メタ解析で、強化血糖コントロールは心筋梗塞リスクを減じ死亡リスクへの重大な影響はないながらも、重症低血糖のリスクが上昇することが示されている。ACCORD試験では、強化血糖コントロール群で観察された超過死亡はそうした治療の有害反応によるとの推論をあおったが、事後解析で、超過死亡は低血糖の高率な発症が直接的原因ではないことが示されている。そこで、オーストラリア・シドニー大学ジョージ国際保健研究所のSophia Zoungas氏らADVANCE試験共同研究グループは、同試験被験者における重症低血糖と有害臨床転帰との関連を調べた。NEJM誌2010年10月7日号掲載より。
重症低血糖患者を中央値5年にわたって追跡
研究グループは、ADVANCE試験の被験者1万1,140例の2型糖尿病患者について、重症低血糖と大血管・細小血管イベントリスク、および死亡リスクとの関連について検討した。解析は、ベースライン時とランダム化後の測定共変量値を補正した、Cox比例ハザードモデルを用いて行われた。

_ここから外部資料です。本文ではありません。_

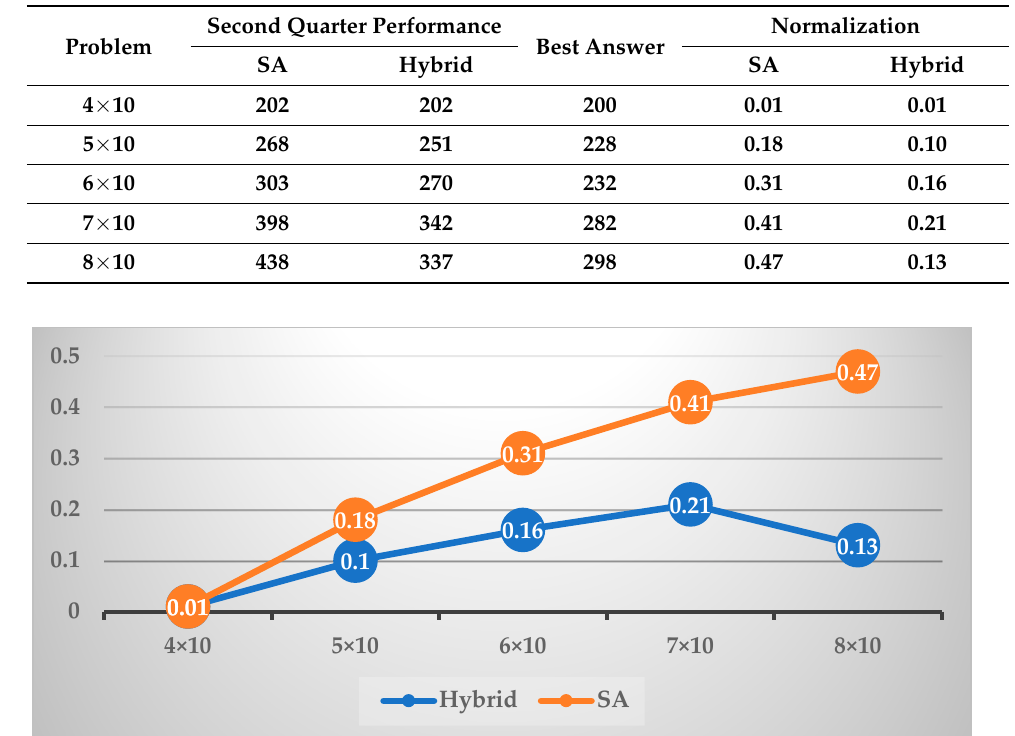
Table 5. Results of executing the SA and hybrid SA algorithms in the second quarter (10 ORs).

被験者のうち、追跡期間中央値5年の間に1回以上の重症低血糖を起こしていたのは、231例(2.1%)だった。そのうち150例は強化血糖コントロール群(5,571例の2.7%)、81例が標準血糖コントロール群(5,569例の1.5%)に割り付けられた被験者だった。
重症低血糖の発症から初回主要イベント発生までの期間中央値は、大血管イベントが1.56年(四分位範囲:0.84~2.41)、細小血管イベントが0.99年(同:0.40~2.17)、死亡が1.05年(同:0.34~2.41)だった。
低血糖は重大な有害イベントが起きやすいことのマーカーか
追跡期間中、重症低血糖は、主要なイベント補正後リスクの有意な上昇と関連していた。大血管イベントのハザード比は2.88(95%信頼区間:2.01~4.12)、細小血管イベントのハザード比は1.81(同:1.19~2.74)、心血管系起因の死亡のハザード比は2.68(同:1.72~4.19)、全死因死亡のハザード比は2.69(同:1.97~3.67)だった(いずれもP<0.001)。
また同様の関連性が、呼吸器症状、消化器症状、皮膚症状など非血管系の転帰に関しても認められた(いずれもP<0.01)。
重症低血糖の繰り返しエピソードと血管系転帰または死亡との関連は見いだされなかった。
これらから研究グループは、「重症低血糖は、様々な有害臨床転帰のリスクの上昇と強く関連していることが認められた」と述べた上で、「重症低血糖が有害転帰の原因である可能性は排除できないが、一方で本解析は、低血糖はそうしたイベントのマーカーというだけなのかもしれないことを示唆している。いずれにせよ重症低血糖が患者の有害転帰への気づきと速やかな対処を高めるはずだ」とまとめている。